About the job
With rapid advances in AGI and foundation models, multimodal content creation across text, image, and video is undergoing a fundamental transformation. This role focuses on building next-generation multimodal and agentic foundation models that enable intelligent, efficient, and end-to-end creative workflows. You will work on full-modal understanding, AIGC-based image and video generation, and agentic systems, optimizing models through large-scale training and post-training (e.g., SFT, RL). The role also involves designing efficient model architectures and advancing reinforcement learning techniques to improve model capability, scalability, and real-world performance in creation scenarios.
Responsibilities
Conduct research and development in generative AI and multimodal models (e.g., image, video).
Develop large-scale foundation models (LLMs/VLMs), through post-training techniques.
Design and build models for creative applications on the TikTok platform, driving end-to-end impact from research to production through cross-functional collaboration.
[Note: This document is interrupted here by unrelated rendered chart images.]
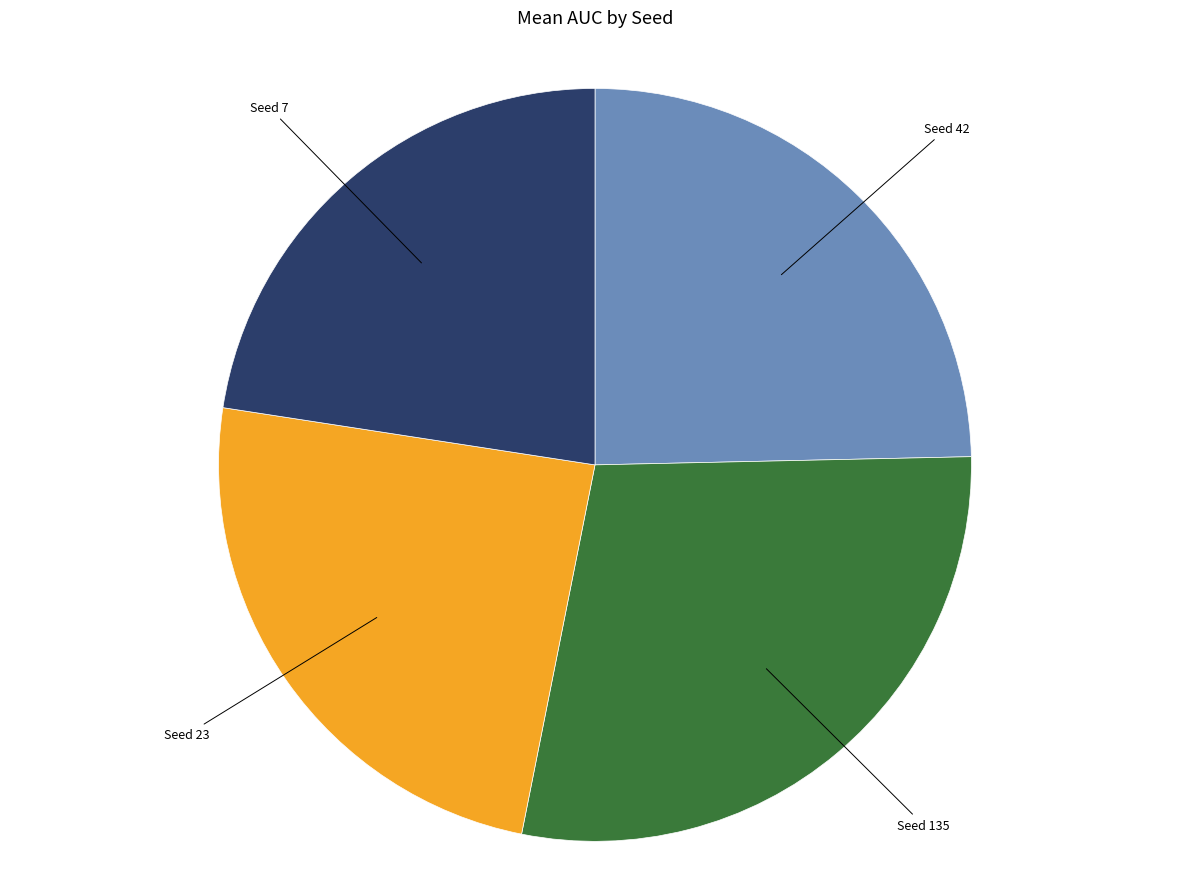

Is there any slice that represents more than half of the pie?

No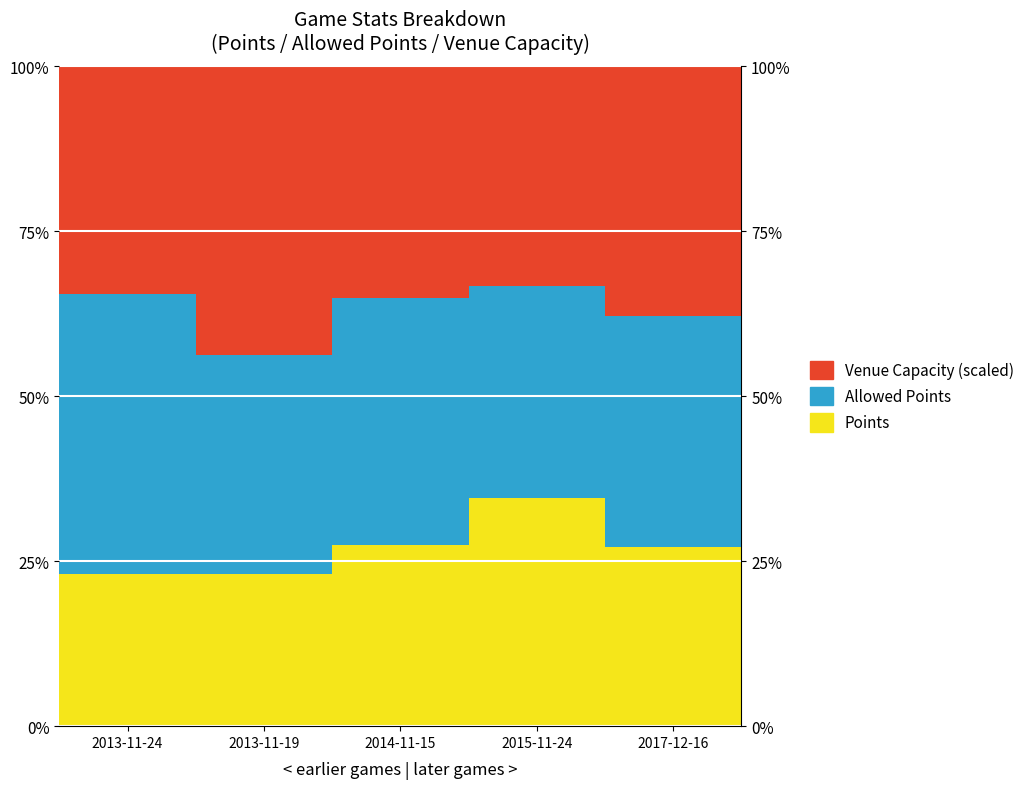

The Points series shows 23.1 at 2013-11-24. True or false?

True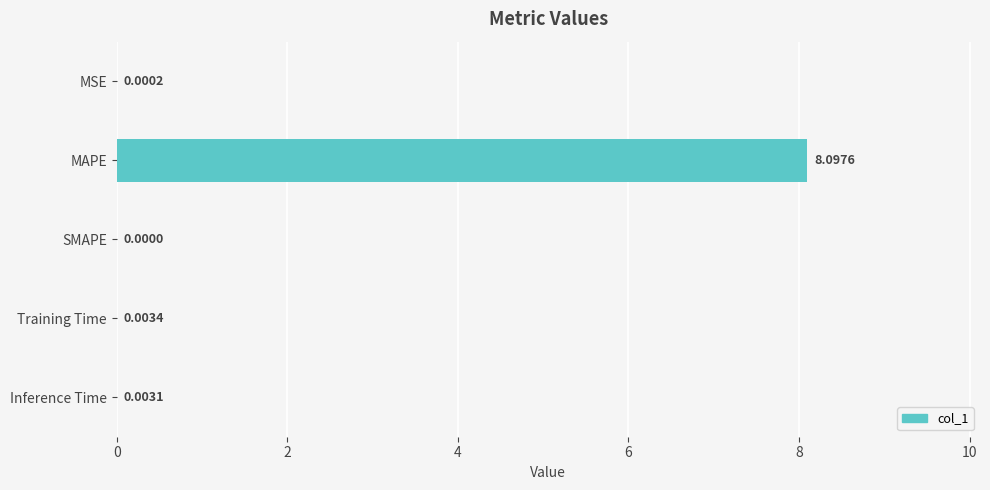

Which has a higher value, Inference Time or Training Time?

Training Time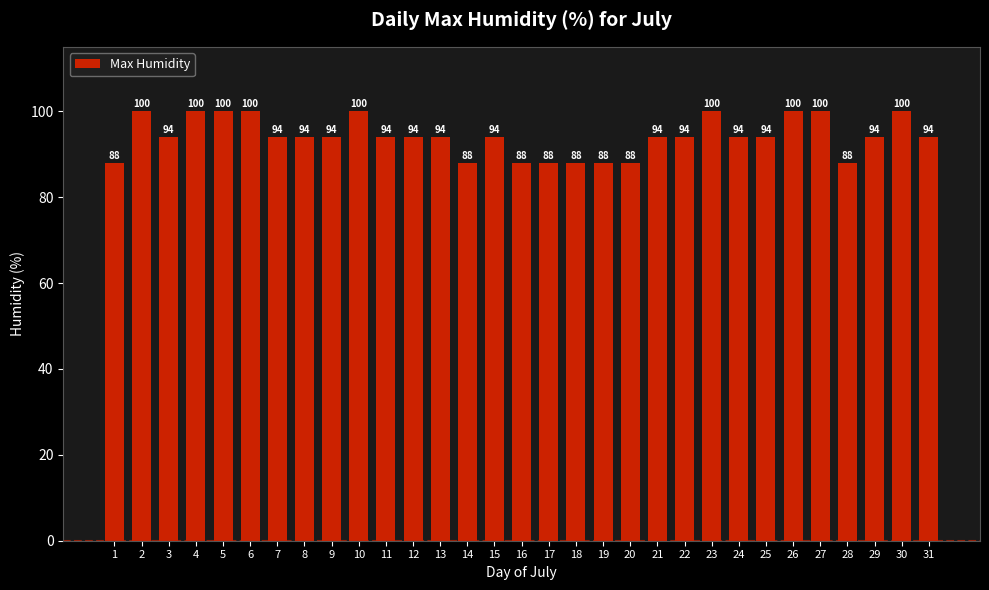

Is it true that the value at 23 is 164?

False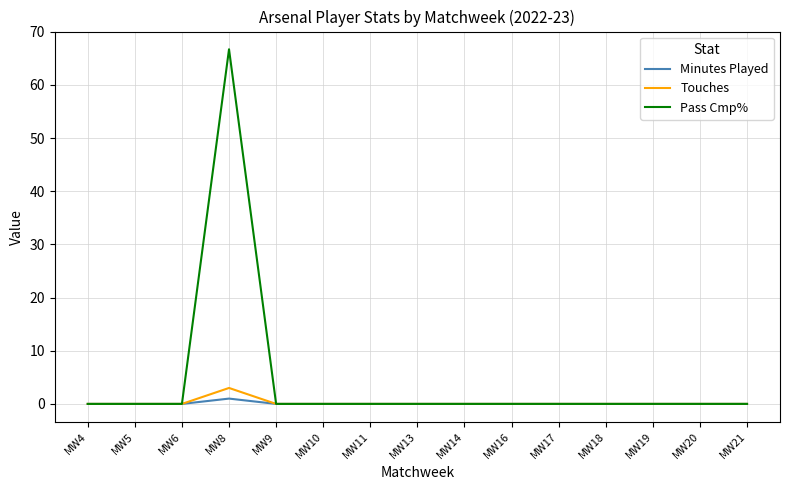

Is it true that Minutes Played equals 0.0 at MW19?

True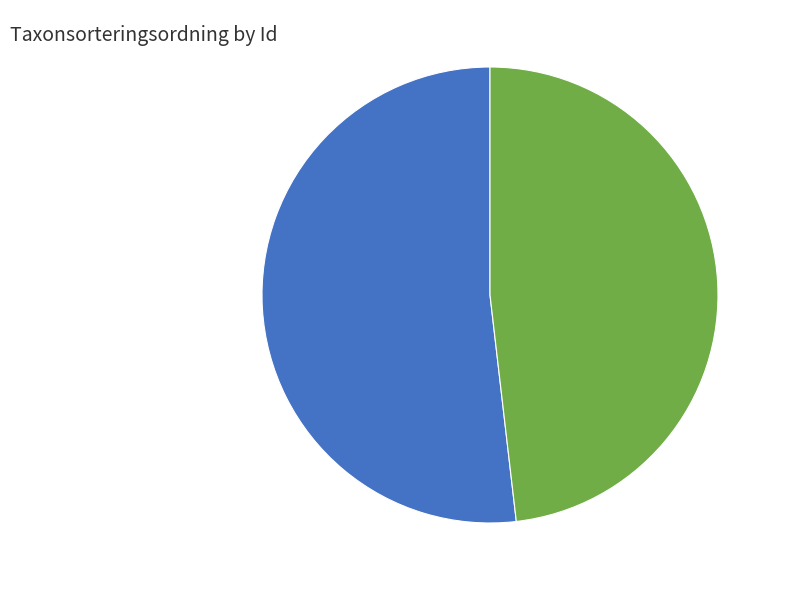

Is there any slice that represents more than half of the pie?

Yes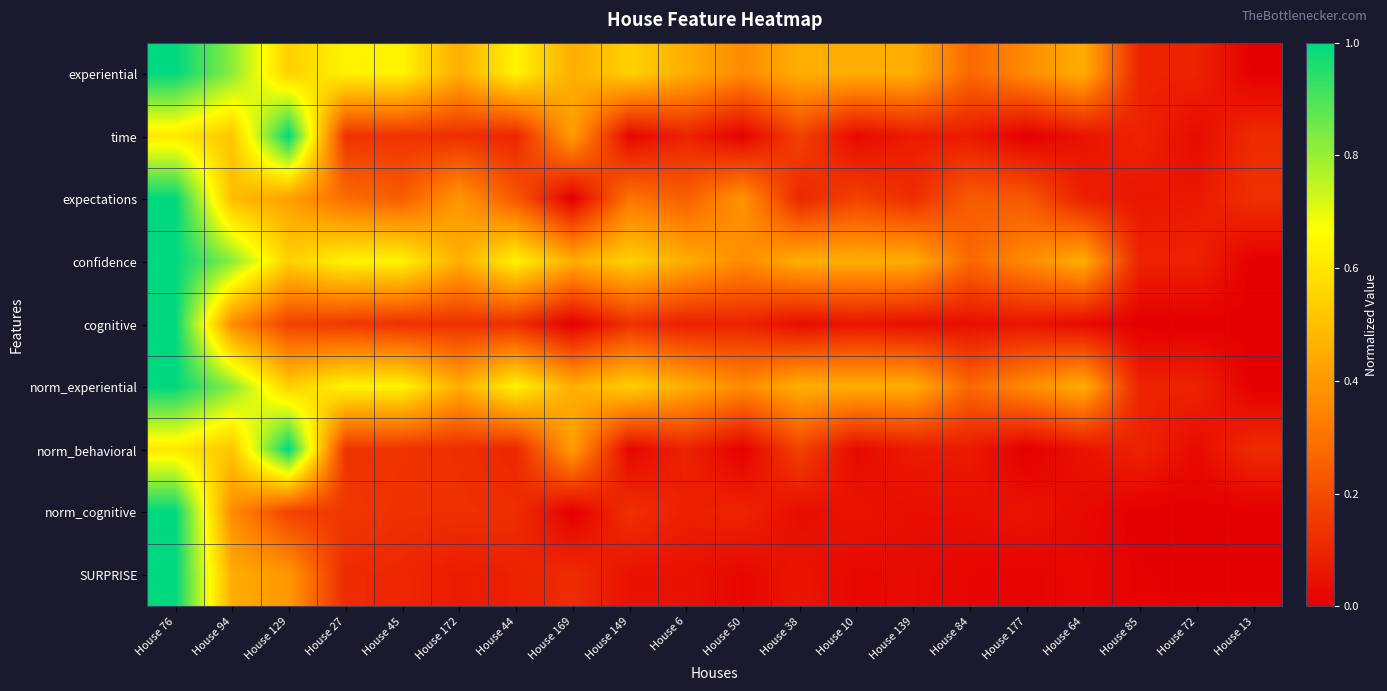

What is the spread (max minus min) of values at House 172?

0.4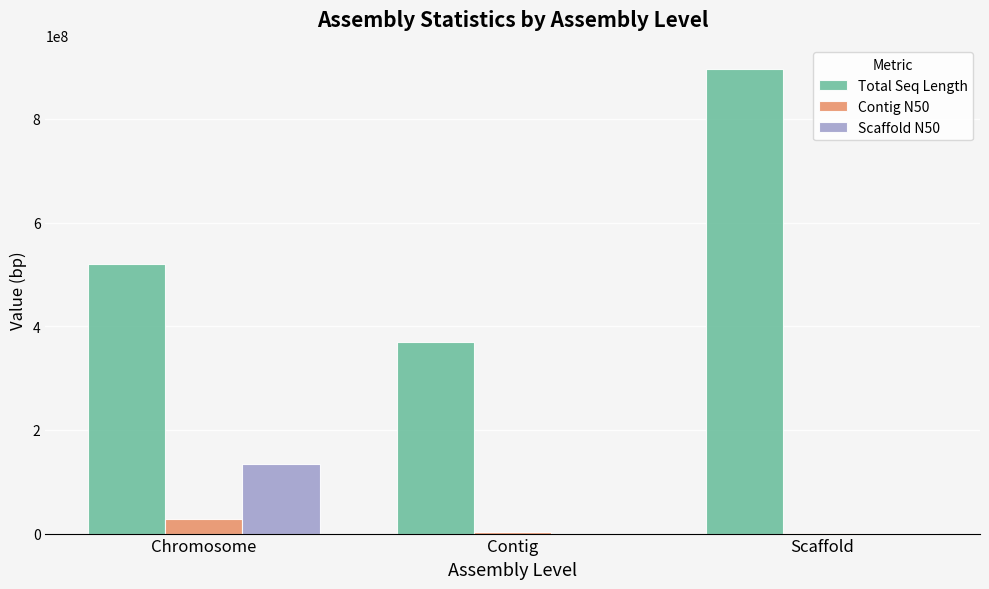

Are the bars grouped side by side (vs. stacked)?

Yes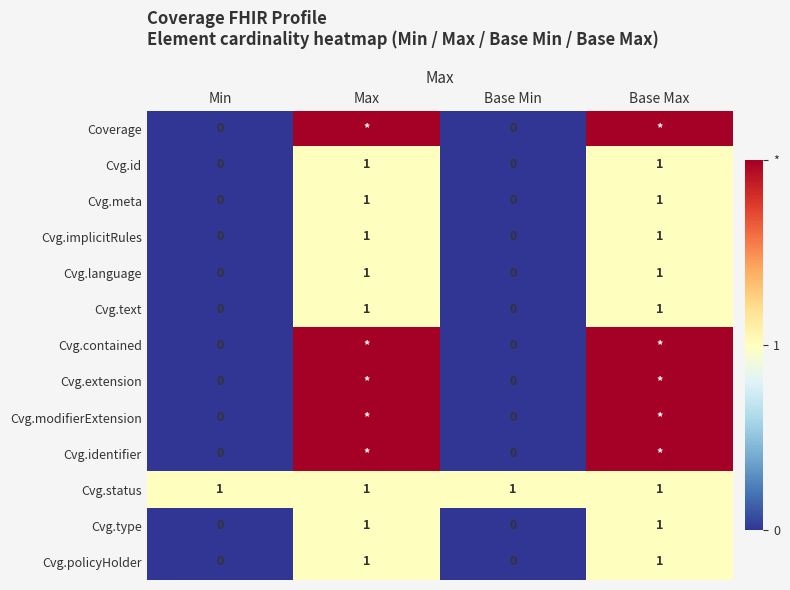

Between Min and Max, which is larger?

Max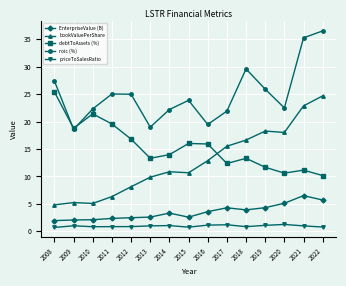

What is the difference between the second highest and minimum values in the bookValuePerShare series?

18.0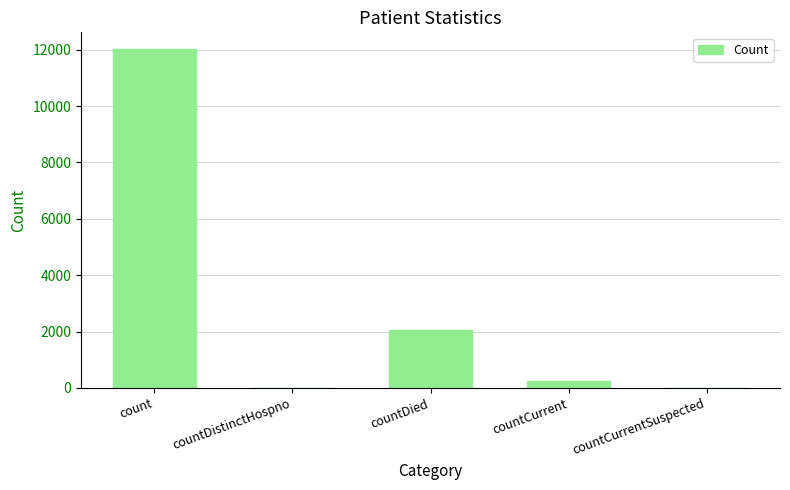

Count the number of data series in this chart.

1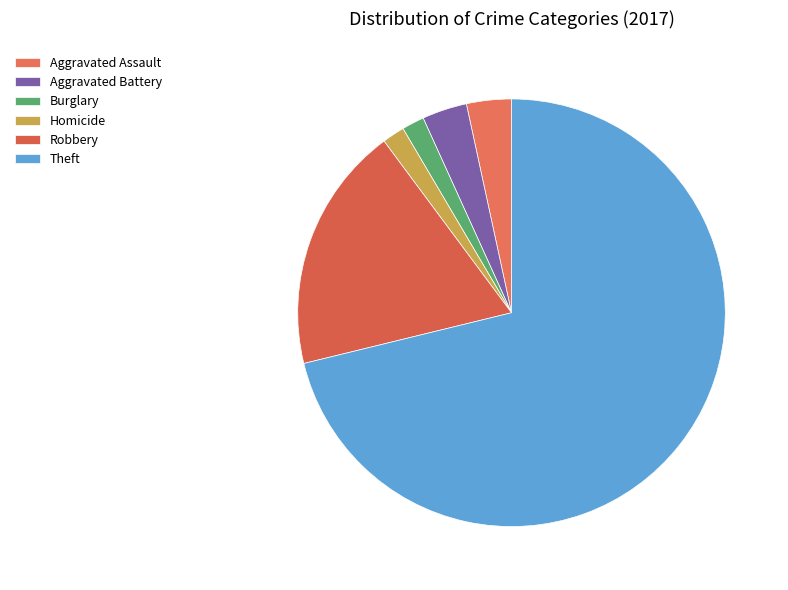

Does Theft account for over 50% of the chart?

Yes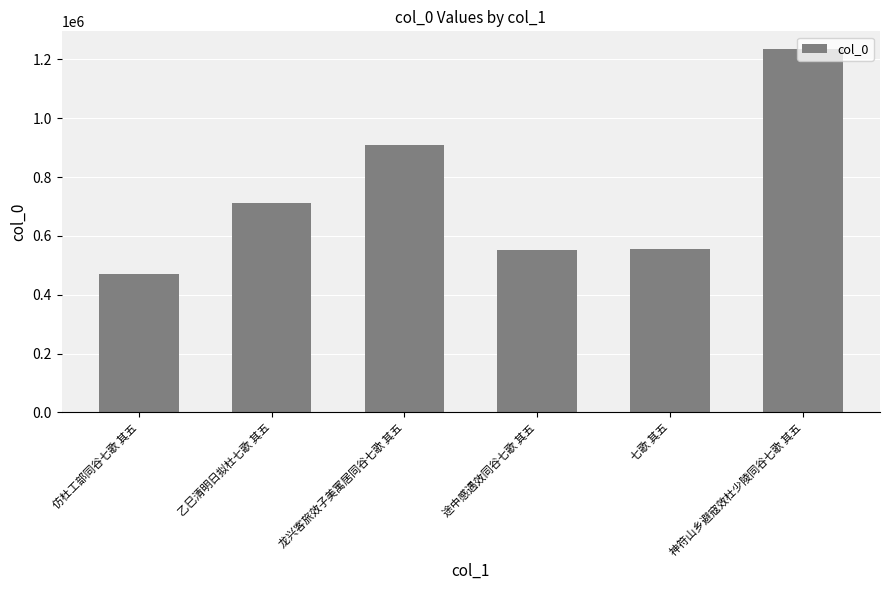

Where is the data nearest to the value 851556?

龙兴客旅效子美寓居同谷七歌 其五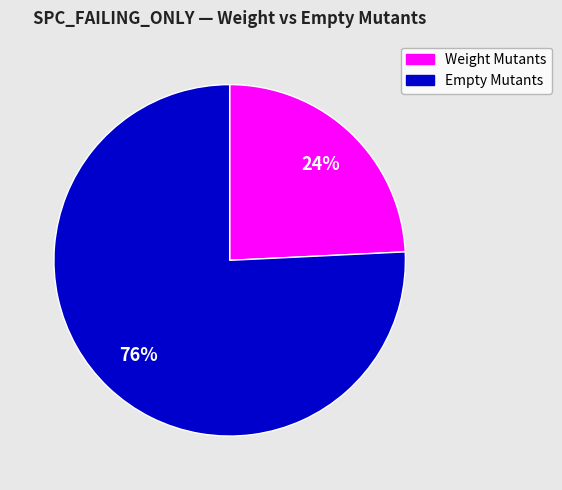

To the nearest percent, what is the average slice percentage?

50%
Explore new AI-driven product opportunities and contribute to next-generation creative experiences.
Qualifications
Minimum
Individuals who are completing or have recently completed a PhD degree in Software Development, Computer Science, Computer Engineering, or a related technical discipline
Proficiency in training generative AI or large models using frameworks such as PyTorch or JAX.
Strong programming skills and solid fundamentals in machine learning.
Strong problem-solving ability and motivation to tackle real-world challenges.
Good communication and collaboration skills in fast-paced environments.
Preferred
Ph.D. in Generative AI, Machine Learning Systems, or a related field, or equivalent experience.
Strong research background in one or more areas: generative AI, LLMs/VLMs, or ML systems.
Hands-on experience in at least one of the following areas: Image/video generation and editing; VLM/LLM fine-tuning; Efficient model design and optimization; Reinforcement learning methods (e.g., RLHF, DPO, GRPO)
Track record of research publications in conferences such as CVPR, ECCV, ICCV, NeurIPS, ICLR, SIGGRAPH, or SIGGRAPH Asia.